Dyspnea in Cancer Patients: Prevalence and Associated Factors

Document Type

Journal Article


Computing, Health and Science


Nursing and Public Health




This article was originally published as: Dudgeon, D. J., Kristjanson, L., Sloan, J. A., Lertzman, M., & Clement, K. (2001). Dyspnea in cancer patients: prevalence and associated factors. Journal of pain and symptom management, 21(2), 95-102. Original article available here


The objectives of this study were to determine the prevalence of dyspnea in the general cancer population, the intensity of the symptom as perceived by the patient, and the patient characteristics associated with the presence of dyspnea. Nine hundred and twenty-three cancer outpatients completed visual analogue scales (VAS) and verbal rating scales (VRS-D) to assess the intensity of their dyspnea. Baseline data included variables that were known covariates of dyspnea.

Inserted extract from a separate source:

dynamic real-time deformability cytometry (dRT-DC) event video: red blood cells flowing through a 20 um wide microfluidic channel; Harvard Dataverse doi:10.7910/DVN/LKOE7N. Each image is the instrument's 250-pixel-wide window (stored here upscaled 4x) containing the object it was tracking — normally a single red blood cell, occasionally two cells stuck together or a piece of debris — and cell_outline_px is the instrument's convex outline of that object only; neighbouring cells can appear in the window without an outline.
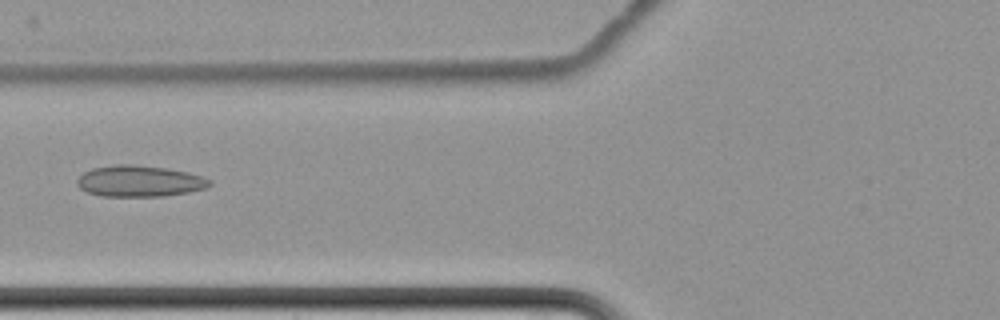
{"species": "common noctule bat (a hibernating species)", "species_latin": "Nyctalus noctula", "temperature_condition": "cold", "stored_images_in_passage": 10, "camera_frame_rate_fps": 3000, "um_per_image_px": 0.085, "animal": {"sex": "female", "body_mass_g": 22.7, "forearm_length_mm": 54.2}, "frame": {"image": 1, "passage_image": 7, "time_ms": 8.333, "image_size_px": [1000, 320], "cell_outline_px": [[212, 184], [208, 188], [188, 192], [164, 196], [100, 196], [88, 192], [80, 188], [76, 184], [76, 180], [84, 172], [92, 168], [116, 164], [132, 164], [168, 168], [188, 172], [212, 180]], "centroid_in_image_um": [11.87, 15.39], "position_along_channel_um": 113.9, "area_um2": 24.28}}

Forty-six percent of the patients had some shortness of breath. Only 4% had a diagnosis of lung cancer and 5.4% lung metastases. Risk factors found to be significantly related to the presence of dyspnea were history of smoking; asthma or chronic obstructive pulmonary disease (COPD); lung irradiation; or a history of exposure to asbestos, coal dust, cotton dust or grain dust (P values from 0.001 to 0.038). The prevalence of dyspnea was strongly related to the number of risk factors a patient had (P < 0.0001). The VAS and VRS-D were significantly correlated, establishing concurrent validity for the VRS-D.